On pages 226–235 of this issue, Peter Wadhams celebrates the fortieth anniversary of the launch of what is believed to be the first (and only) circumnavigation of the Americas, carried out by the Canadian oceanographic research vessel CSS Hudson. This historic expedition started in Halifax, Nova Scotia, on November 19, 1969, sailed south, and returned to Halifax on October 16, 1970 after navigating through the Northwest Passage. Hudson made measurements and took water samples in parts of the ocean that had never before been studied by oceanographers. Wadhams describes the voyage as “the last of the big multidisciplinary globe-spanning oceanographic expeditions that hacked out our basic knowledge of ocean structure, water masses, and currents during the nineteenth and twentieth centuries.”
Of course, this year also marks the fortieth anniversary of a much more heralded “first”—the moon landing by the Apollo 11 crew. This technological feat and its anniversary unquestionably deserve vast acclaim. And, to be honest, there’s little chance that the public would have been more captivated by Hudson scientists’ first direct measurements of the Antarctic Circumpolar Current than by Neil Armstrong’s first step on the moon. No comparison between the two events was possible. “One small step for a man, one giant leap for mankind” was seen and heard in real time by audiences all over the globe. But, Hudson’s discoveries, no matter how much they had meant to a group of oceanographers, occurred in media silence, at a time predating live broadcasts from scientific vessels, or even emails from sea announcing significant accomplishments.

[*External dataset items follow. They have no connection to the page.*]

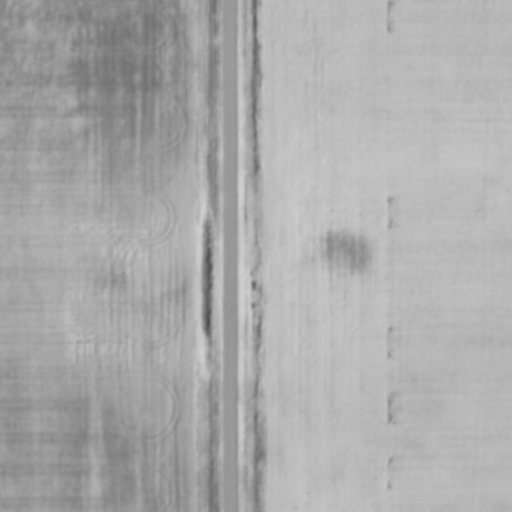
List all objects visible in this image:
road: (229, 256)
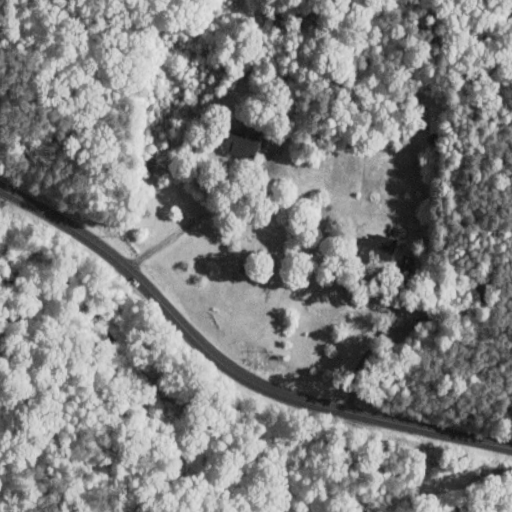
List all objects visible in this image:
building: (240, 143)
road: (204, 216)
building: (378, 246)
road: (381, 335)
road: (230, 367)
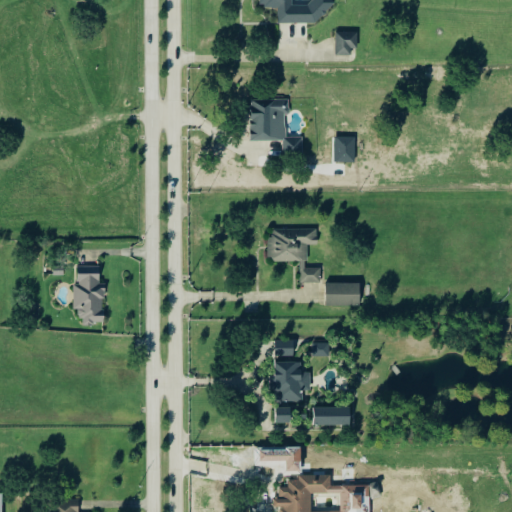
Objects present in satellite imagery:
building: (298, 10)
building: (298, 11)
building: (345, 43)
building: (345, 44)
road: (251, 57)
building: (265, 114)
building: (272, 124)
road: (201, 125)
building: (290, 149)
building: (344, 150)
building: (294, 251)
building: (292, 252)
road: (112, 255)
road: (151, 255)
road: (175, 255)
road: (243, 293)
building: (86, 295)
building: (89, 296)
building: (340, 296)
building: (343, 296)
building: (283, 348)
building: (285, 348)
building: (321, 350)
building: (287, 383)
building: (290, 383)
road: (164, 384)
road: (228, 384)
building: (284, 415)
building: (333, 416)
building: (280, 417)
building: (330, 418)
building: (278, 459)
road: (237, 468)
building: (302, 493)
building: (1, 502)
building: (1, 503)
building: (64, 506)
building: (61, 507)
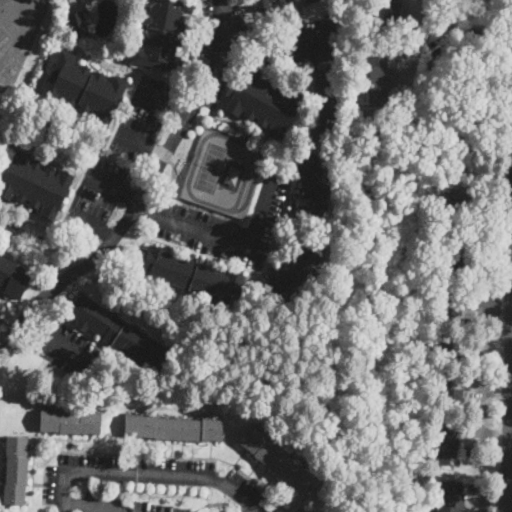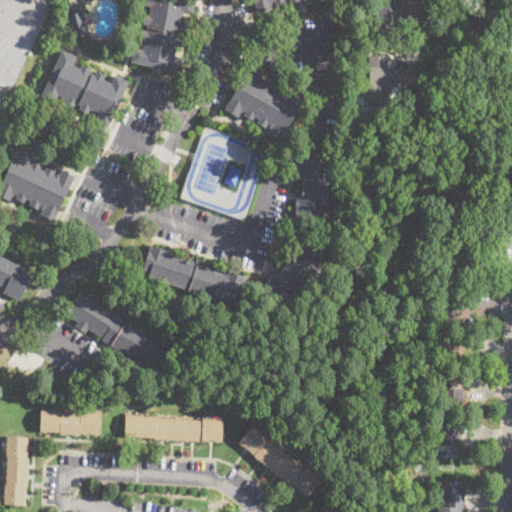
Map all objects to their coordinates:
building: (274, 2)
building: (271, 4)
building: (388, 15)
building: (389, 15)
road: (419, 15)
building: (77, 24)
building: (77, 25)
road: (444, 28)
building: (162, 34)
building: (162, 34)
road: (20, 41)
parking lot: (218, 48)
road: (317, 52)
parking lot: (312, 70)
building: (378, 77)
building: (379, 79)
building: (83, 88)
building: (83, 88)
building: (262, 103)
building: (264, 103)
road: (162, 105)
parking lot: (144, 118)
building: (460, 132)
road: (141, 143)
building: (312, 181)
building: (35, 183)
building: (35, 184)
building: (313, 185)
road: (113, 188)
road: (144, 190)
parking lot: (95, 197)
building: (217, 200)
building: (462, 205)
building: (421, 208)
parking lot: (226, 225)
road: (96, 227)
road: (229, 241)
building: (457, 256)
building: (416, 258)
building: (293, 271)
building: (295, 271)
building: (191, 274)
building: (13, 275)
building: (12, 277)
building: (193, 277)
parking lot: (1, 304)
building: (448, 306)
road: (7, 327)
building: (116, 330)
building: (118, 333)
road: (60, 343)
parking lot: (71, 349)
building: (450, 349)
building: (25, 359)
building: (451, 388)
building: (455, 388)
building: (69, 421)
building: (69, 422)
building: (173, 427)
building: (173, 429)
building: (445, 437)
building: (446, 437)
road: (511, 456)
building: (278, 461)
building: (278, 462)
building: (15, 469)
building: (15, 470)
road: (147, 474)
parking lot: (149, 475)
building: (449, 495)
building: (451, 495)
road: (86, 504)
parking lot: (123, 504)
building: (301, 511)
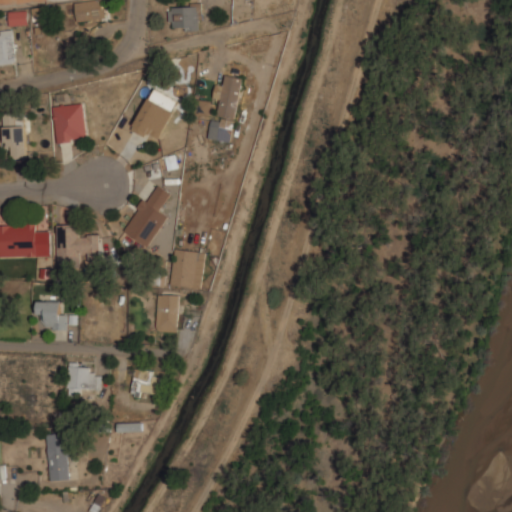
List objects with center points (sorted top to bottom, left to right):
building: (91, 9)
building: (91, 10)
building: (19, 16)
building: (186, 16)
building: (18, 17)
building: (185, 17)
building: (8, 45)
building: (7, 48)
road: (88, 64)
building: (202, 107)
building: (226, 107)
building: (226, 108)
building: (156, 112)
building: (155, 114)
building: (71, 121)
building: (71, 121)
building: (16, 132)
building: (15, 134)
road: (53, 185)
building: (149, 214)
building: (149, 217)
building: (19, 239)
building: (24, 240)
building: (75, 244)
building: (76, 246)
building: (189, 266)
building: (188, 267)
road: (443, 273)
building: (168, 311)
building: (52, 312)
building: (167, 312)
building: (55, 314)
road: (96, 347)
building: (83, 377)
building: (84, 377)
building: (147, 380)
building: (145, 381)
building: (132, 425)
building: (59, 455)
building: (58, 456)
road: (9, 495)
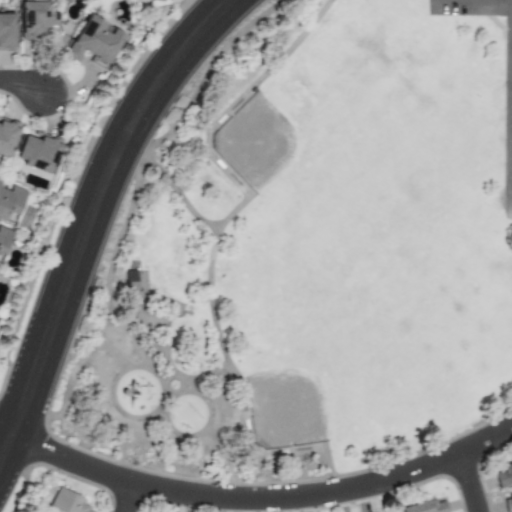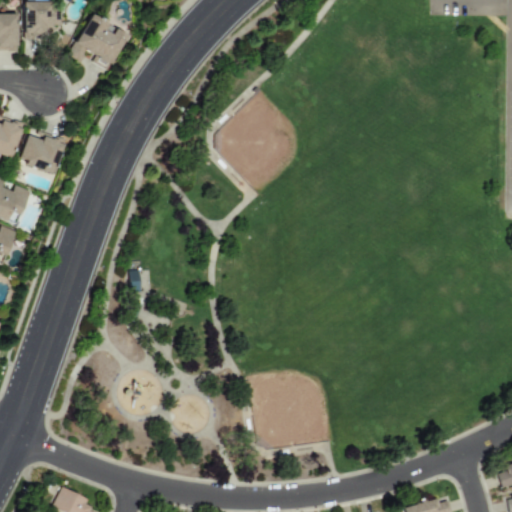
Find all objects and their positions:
building: (34, 19)
building: (6, 32)
building: (93, 43)
road: (21, 84)
building: (7, 136)
building: (37, 152)
building: (10, 204)
road: (89, 214)
building: (4, 240)
park: (289, 279)
road: (5, 432)
building: (504, 474)
building: (504, 475)
road: (470, 481)
road: (128, 497)
road: (262, 498)
building: (507, 500)
building: (66, 502)
building: (66, 502)
building: (508, 504)
building: (424, 506)
building: (425, 506)
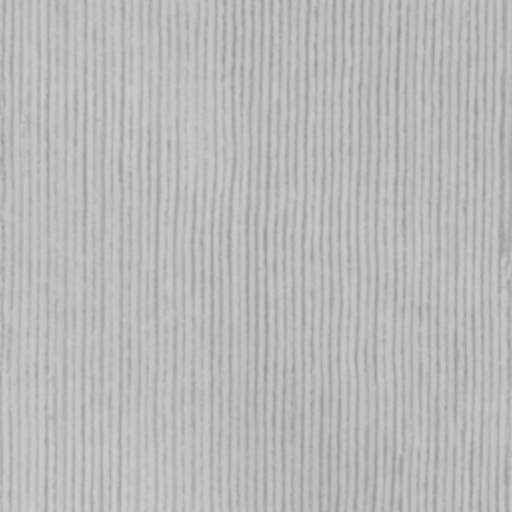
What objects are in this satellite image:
crop: (256, 256)
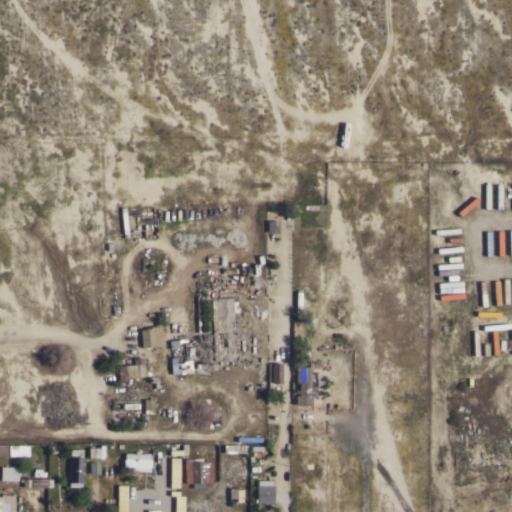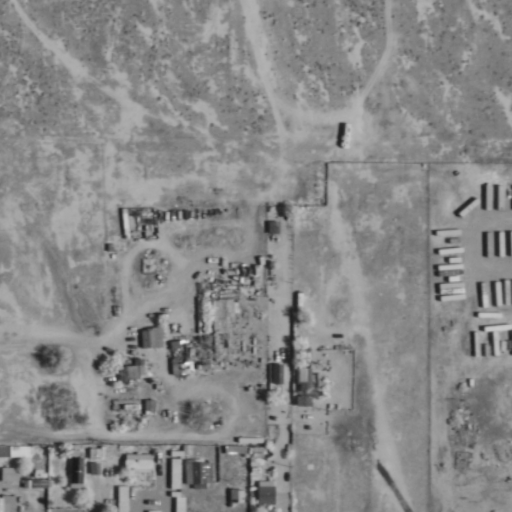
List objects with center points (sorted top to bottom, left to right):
building: (498, 196)
building: (467, 206)
building: (301, 225)
building: (223, 329)
building: (148, 336)
building: (150, 337)
road: (75, 340)
building: (178, 357)
building: (129, 370)
building: (130, 370)
building: (274, 373)
building: (276, 373)
building: (301, 385)
building: (303, 387)
building: (148, 406)
building: (235, 449)
building: (12, 450)
building: (13, 450)
building: (94, 452)
building: (96, 452)
building: (134, 461)
building: (137, 462)
road: (369, 464)
building: (75, 468)
building: (73, 472)
building: (197, 472)
building: (8, 473)
building: (9, 473)
building: (174, 473)
building: (38, 483)
building: (262, 492)
building: (264, 492)
building: (234, 495)
building: (235, 495)
building: (121, 498)
building: (177, 501)
building: (5, 503)
building: (7, 503)
building: (149, 510)
building: (270, 510)
building: (153, 511)
building: (264, 511)
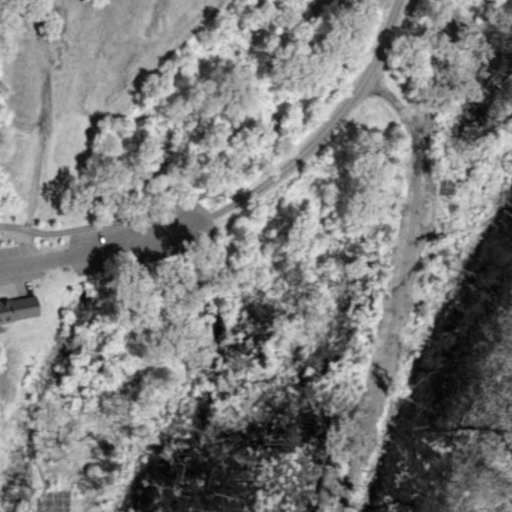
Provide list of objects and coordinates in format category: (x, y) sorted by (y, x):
road: (248, 192)
parking lot: (140, 239)
road: (105, 245)
parking lot: (19, 253)
building: (18, 307)
building: (17, 309)
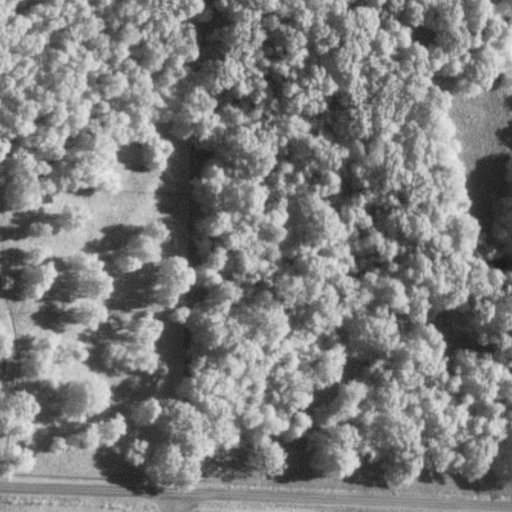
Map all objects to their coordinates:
road: (463, 307)
road: (10, 365)
road: (255, 494)
road: (172, 501)
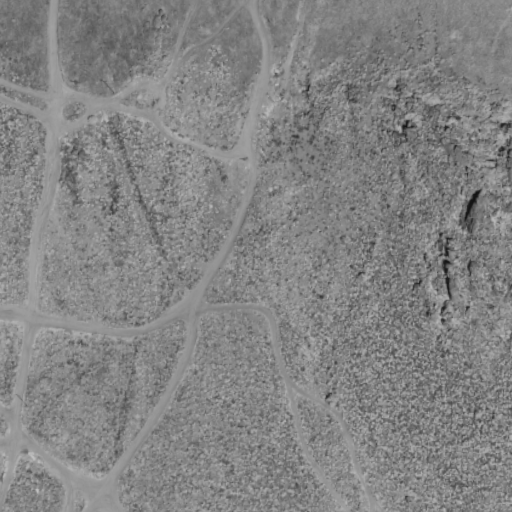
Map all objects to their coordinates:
road: (29, 243)
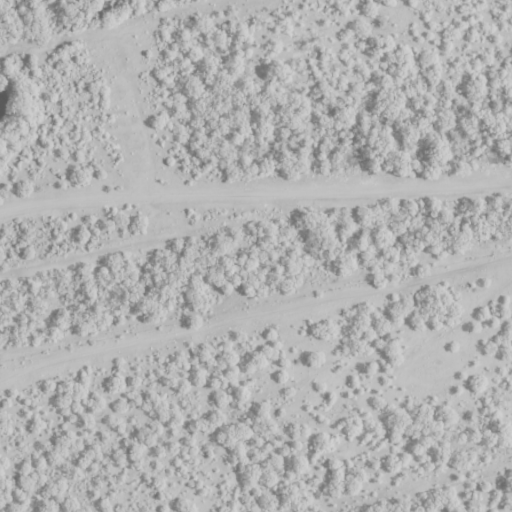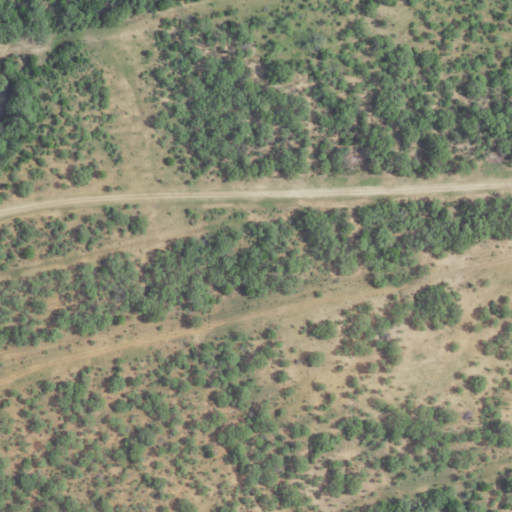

In 2009, oceanographers finally possess the same ability to disseminate their achievements in real time that the astronauts possessed four decades ago. The US National Oceanic and Atmospheric Administration launched Okeanos Explorer, dubbed “America’s ship for ocean exploration,” whose purpose is “to systematically explore our largely unknown ocean for the purpose of discovery and the advancement of knowledge” (see http://oceanexplorer.noaa.gov/okeanos/welcome.html). Okeanos Explorer’s mission is much the same as Hudson’s, but the modern ship will allow shore-based scientists to become part of the sea-going expedition through satellite and Internet-enabled technologies. These technologies also will permit the general public to participate, in real time, in the excitement of ocean exploration. Perhaps videos of the seafloor streamed from Okeanos Explorer and its dedicated remotely operated vehicle will capture the public’s imagination like close-up images of the moon did 40 years ago.